A concerned parent from Liberty Elementary School in the School City of Mishawka district contacted FFRF to report that a first-grade teacher assigned an art project earlier this year focused on the biblical nativity story. The project includes the usual collection of characters from Matthew Chapter 1–2, such as the baby Jesus, Mary and Joseph, an angel, and three wise men. Following this lesson, the parent reported, the teacher taught her class that Christmas was Jesus’ birthday and read a book about it.

Public schools have a constitutional obligation to remain neutral toward religion, FFRF reminds the school district.

“When district staff assign children a religious art project, read students the nativity story, and tell students that Christmas is ‘Jesus’ birthday,’ the district has unconstitutionally endorsed a religious message, specifically a Christian message,” FFRF Staff Attorney Ryan Jayne writes to Superintendent A. Dean Speicher. “It is also a usurpation of parental authority — parents have the right to direct the religious, or nonreligious, upbringing of their children, not public schools.” 

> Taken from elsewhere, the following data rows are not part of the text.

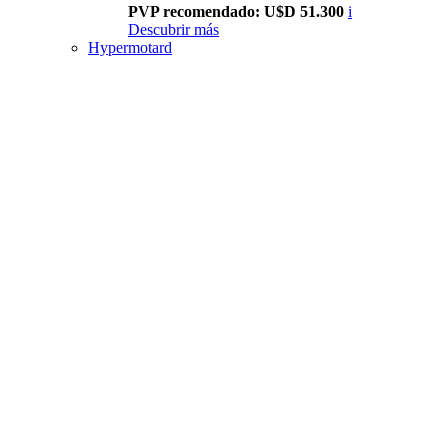
PVP recomendado: U$D 51.300
i
Descubrir más
Hypermotard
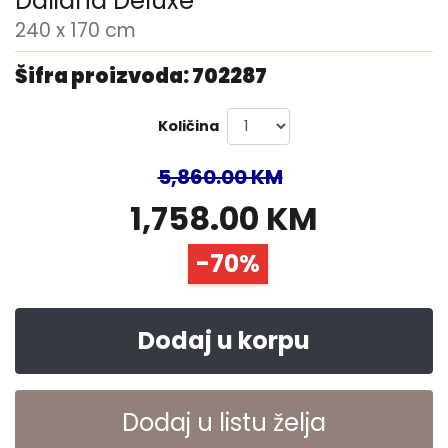
Daliana Deluxe
240 x 170 cm
Šifra proizvoda: 702287
Količina
5,860.00 KM
1,758.00 KM
-70%
Dodaj u korpu
Dodaj u listu želja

While schools may have secular seasonal celebrations, the promotion of Christmas’ religious aspects at Liberty Elementary marginalizes non-Christian parents and students, FFRF points out. A public school — and especially an elementary school whose students are very young — should be eager to set an example of tolerance and inclusion, instead of forcing children whose parents may not want them exposed to religious teachings to create art projects honoring religious figures. Such a practice alienates those non-Christian students, teachers, and parents whose religious beliefs are inconsistent with the message being promoted by the school. It is particularly inappropriate for the 24 percent of Americans who are not religious, including the 38 percent of younger Americans who identify as such. 

FFRF is asking that the Liberty Elementary teacher be reminded of her obligations to remain neutral toward religion while acting in her capacity as a public school teacher and that she not teach or promote religious lessons in the future.

“The forced religious indoctrination of children at such a young age is little short of attempted brainwashing,” says FFRF Co-President Annie Laurie Gaylor. “A captive audience of children at a public school should not be subjected to religious proselytization.”

The Freedom From Religion Foundation is a national nonprofit organization with more than 32,000 members across the country, including over 400 in Indiana. Its purposes are to protect the constitutional principle of separation between state and church, and to educate the public on matters relating to nontheism.